Task requirements:
Exactly retype the lines from the top of the data through the line containing "NDIHMA E PARË", leaving out every picture.

[Collected data]
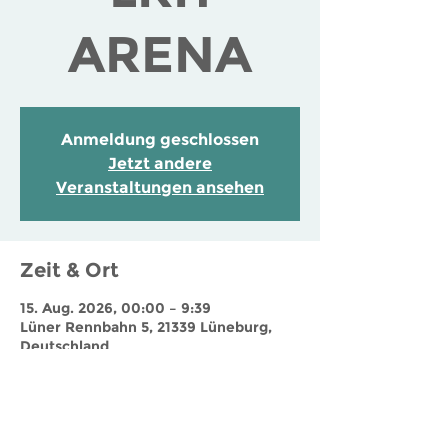
ARENA
Anmeldung geschlossen
Jetzt andere
Veranstaltungen ansehen
Zeit & Ort
15. Aug. 2026, 00:00 – 9:39
Lüner Rennbahn 5, 21339 Lüneburg,
Deutschland
Jobs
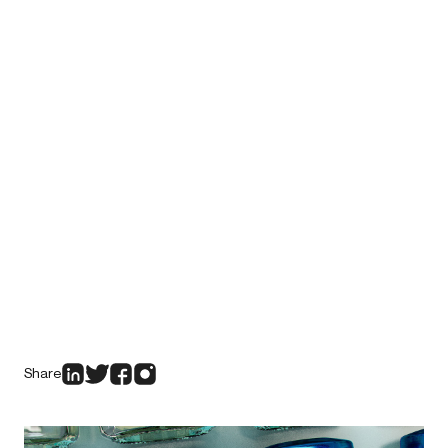
Share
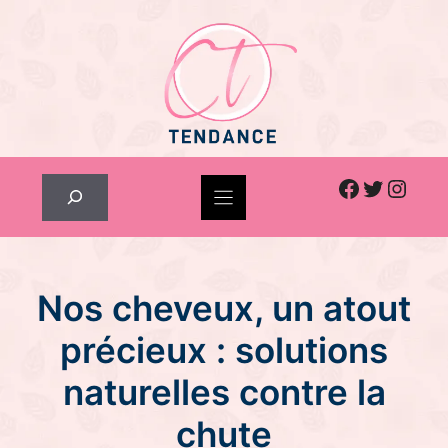
Skip
to
content
Facebook
Twitter
Inst
Rechercher
Nos cheveux, un atout
précieux : solutions
naturelles contre la
chute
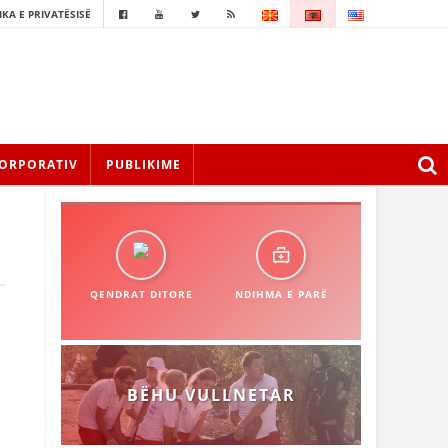
IKA E PRIVATËSISË
ORPORATIV
PUBLIKIME
QENDRAT DITORE
NDIHMA E PARË
BËHU VULLNETAR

Result:
ARENA
Anmeldung geschlossen
Jetzt andere
Veranstaltungen ansehen
Zeit & Ort
15. Aug. 2026, 00:00 – 9:39
Lüner Rennbahn 5, 21339 Lüneburg,
Deutschland
Jobs
Share
Skip
to
content
Facebook
Twitter
Inst
Rechercher
Nos cheveux, un atout
précieux : solutions
naturelles contre la
chute
IKA E PRIVATËSISË
ORPORATIV
PUBLIKIME
QENDRAT DITORE
NDIHMA E PARË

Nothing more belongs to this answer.